Miguel Keith Completes Acceptance Trials

ESB 5 is named in honor of Marine Corps Vietnam veteran and Medal of Honor recipient Miguel Keith. U.S. Marine Corps and Secretary of the Navy Public Affairs

SAN DIEGO — The Navy’s newest Expeditionary Sea Base (ESB), Miguel Keith (ESB 5) successfully completed acceptance trials on Oct. 11, the Naval Sea Systems Command said in an Oct. 15 release. 

The trials were conducted off the coast of Southern California after departure from the General Dynamics National Steel and Shipbuilding Co. (GD-NASSCO) shipyard in San Diego. During the week of trials, the Navy’s Board of Inspection and Survey conducted comprehensive tests to demonstrate and evaluate the performance of all the ship’s major systems. 

“Our ESBs are bringing tremendous operational capability to our combatant commanders,” said Capt. Scot Searles, Strategic Sealift and Theater Sealift program manager, Program Executive Office Ships. “These ships are supporting a wide variety of mission sets in the 5th and 6th Fleet and more recently have demonstrated their ability to integrate mine countermeasure mission packages. These sea trials demonstrated the high quality of this ship and its readiness to join the fight.” 

ESBs are highly flexible, modular platforms that are optimized to support a variety of maritime based missions including Special Operations Force and Airborne Mine Countermeasures support operations in addition to humanitarian support and sustainment of traditional military missions, according to the Navy.  

“Our ESBs are bringing tremendous operational capability to our combatant commanders.”

Capt. Scot Searles, Strategic Sealift and Theater Sealift program manager, Program Executive Office Ships

ESBs include a four-spot flight deck and hangar and a versatile mission deck and are designed around four core capabilities: aviation facilities, berthing, equipment staging support, and command and control assets.

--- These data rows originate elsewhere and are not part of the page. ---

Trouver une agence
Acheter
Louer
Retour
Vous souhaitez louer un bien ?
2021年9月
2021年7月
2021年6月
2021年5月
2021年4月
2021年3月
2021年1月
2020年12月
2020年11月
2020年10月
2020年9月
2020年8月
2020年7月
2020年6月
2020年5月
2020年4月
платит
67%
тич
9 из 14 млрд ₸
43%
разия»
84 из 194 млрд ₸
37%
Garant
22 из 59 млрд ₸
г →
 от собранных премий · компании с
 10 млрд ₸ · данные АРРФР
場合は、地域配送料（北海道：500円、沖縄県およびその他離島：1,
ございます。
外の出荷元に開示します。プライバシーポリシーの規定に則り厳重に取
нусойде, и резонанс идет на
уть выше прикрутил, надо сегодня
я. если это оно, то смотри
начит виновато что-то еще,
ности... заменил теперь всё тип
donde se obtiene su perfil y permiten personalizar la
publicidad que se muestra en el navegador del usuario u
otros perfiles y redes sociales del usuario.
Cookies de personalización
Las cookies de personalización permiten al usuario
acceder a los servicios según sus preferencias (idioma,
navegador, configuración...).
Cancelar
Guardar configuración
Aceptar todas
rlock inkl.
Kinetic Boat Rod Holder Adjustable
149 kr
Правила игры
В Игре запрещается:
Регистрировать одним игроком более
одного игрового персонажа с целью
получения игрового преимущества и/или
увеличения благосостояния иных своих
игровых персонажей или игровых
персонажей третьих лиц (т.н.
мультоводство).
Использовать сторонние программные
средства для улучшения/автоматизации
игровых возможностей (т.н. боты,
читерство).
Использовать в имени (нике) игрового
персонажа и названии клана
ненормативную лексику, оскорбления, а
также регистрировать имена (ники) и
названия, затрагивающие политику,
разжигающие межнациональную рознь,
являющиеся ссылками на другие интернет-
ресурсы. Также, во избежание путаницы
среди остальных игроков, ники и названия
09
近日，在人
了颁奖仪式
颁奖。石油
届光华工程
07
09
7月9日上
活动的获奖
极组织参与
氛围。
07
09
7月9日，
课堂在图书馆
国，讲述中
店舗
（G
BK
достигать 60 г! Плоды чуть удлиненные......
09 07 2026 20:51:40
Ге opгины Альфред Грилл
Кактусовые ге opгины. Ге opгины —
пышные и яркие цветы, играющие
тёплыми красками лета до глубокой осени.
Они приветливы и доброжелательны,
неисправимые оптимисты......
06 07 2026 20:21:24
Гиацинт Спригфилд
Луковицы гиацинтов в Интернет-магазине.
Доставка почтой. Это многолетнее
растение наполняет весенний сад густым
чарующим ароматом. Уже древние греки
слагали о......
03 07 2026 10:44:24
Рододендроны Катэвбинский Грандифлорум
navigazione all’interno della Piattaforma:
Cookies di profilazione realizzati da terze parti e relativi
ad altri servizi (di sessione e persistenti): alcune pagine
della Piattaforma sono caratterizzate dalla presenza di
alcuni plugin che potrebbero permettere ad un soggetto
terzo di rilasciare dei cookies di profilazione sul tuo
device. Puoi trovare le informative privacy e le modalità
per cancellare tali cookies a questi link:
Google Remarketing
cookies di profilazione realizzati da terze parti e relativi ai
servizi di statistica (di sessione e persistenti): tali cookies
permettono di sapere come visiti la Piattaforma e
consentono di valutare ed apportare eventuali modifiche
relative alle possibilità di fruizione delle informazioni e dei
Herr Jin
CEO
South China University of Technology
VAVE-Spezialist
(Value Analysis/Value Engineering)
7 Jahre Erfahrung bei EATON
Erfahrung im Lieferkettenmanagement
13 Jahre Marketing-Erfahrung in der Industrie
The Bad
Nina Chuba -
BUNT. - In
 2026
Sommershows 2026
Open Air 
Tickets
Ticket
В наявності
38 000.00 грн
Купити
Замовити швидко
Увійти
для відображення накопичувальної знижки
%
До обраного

ESBs will operate as the component commander requires providing the U.S. Navy fleet with a critical access infrastructure that supports the flexible deployment of forces and supplies.  

Miguel Keith is the third platform of the ESB variant and is scheduled to deliver in early fiscal 2020. GD-NASSCO is also under contract for detail design and construction of ESB 6 and 7, with an option for ESB 8.